* _The problem_
Starting with the line that contains "more details." and stopping after the line that contains "before resorting to", copy the entries below exactly. Include nothing else.
------------------------------------
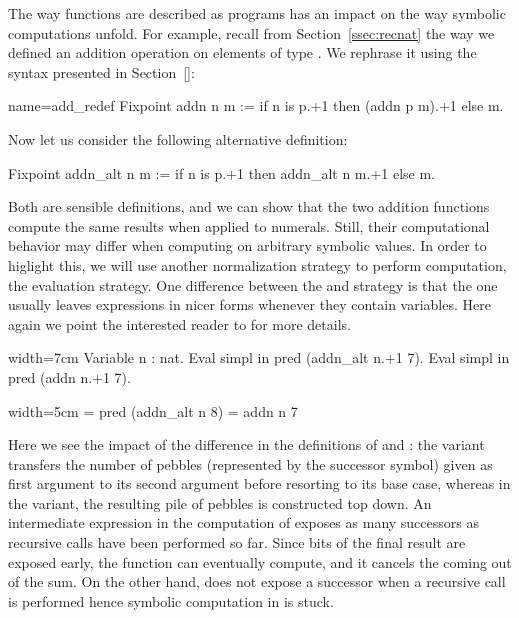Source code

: The way functions are described as programs has an impact on the way
symbolic computations unfold. For example, recall from
Section~\ref{ssec:recnat} the way we defined an addition operation on
elements of type . We rephrase it using the  syntax presented in Section~\ref{}:

\begin{coq}{name=add_redef}{}
Fixpoint addn n m := if n is p.+1 then (addn p m).+1 else m.
\end{coq}

Now let us consider the following alternative definition:

\begin{coq}{}{}
Fixpoint addn_alt n m := if n is p.+1 then addn_alt n m.+1 else m.
\end{coq}

Both are sensible definitions, and we can show that the two addition
functions compute the same results when applied to numerals.  Still,
their computational behavior may differ when computing on arbitrary
symbolic values. In order to higlight this, we will use another
normalization strategy to perform computation, the 
evaluation strategy.  One difference between the 
and  strategy is that the  one usually leaves
expressions in nicer forms whenever they contain variables. Here again
we point the interested reader to \cite[Section 8.7.1]{Coq:manual} for
more details.

\begin{coq}{}{width=7cm}
Variable n : nat.
Eval simpl in pred (addn_alt n.+1 7).
Eval simpl in pred (addn n.+1 7).
\end{coq}
\begin{coqout}{}{width=5cm}
= pred (addn_alt n 8)
= addn n 7
\end{coqout}

Here we see the impact of the difference in the definitions of
 and : the  variant transfers the
number of pebbles (represented by the successor  symbol)
given as first argument to its second argument
before resorting to its base case, whereas in the  variant,
the resulting pile of pebbles is constructed top down. An intermediate
expression in the computation of  exposes as many
successors as recursive calls have been performed so far. Since bits
of the final result are exposed early, the  function can
eventually compute, and it cancels the  coming out of the sum.
On the other hand,
 does not expose a successor when a recursive call is
performed hence symbolic computation in  is stuck.

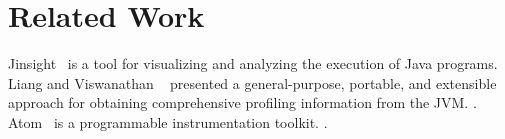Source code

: \section{Related Work}
\label{sec:relatedwork}
Jinsight~\cite{JINSIGHT} is a tool for visualizing and analyzing the execution of Java programs.  
Liang and Viswanathan ~\cite{liang99:comprehensive} presented a general-purpose, portable, and extensible approach for obtaining comprehensive profiling information from the JVM.  .
Atom~\cite{srivastava94:atom} is a programmable instrumentation toolkit.  .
------------------------------------
* _Response to the task_
more details.

\begin{coq}{}{width=7cm}
Variable n : nat.
Eval simpl in pred (addn_alt n.+1 7).
Eval simpl in pred (addn n.+1 7).
\end{coq}
\begin{coqout}{}{width=5cm}
= pred (addn_alt n 8)
= addn n 7
\end{coqout}

Here we see the impact of the difference in the definitions of
 and : the  variant transfers the
number of pebbles (represented by the successor  symbol)
given as first argument to its second argument
before resorting to its base case, whereas in the  variant,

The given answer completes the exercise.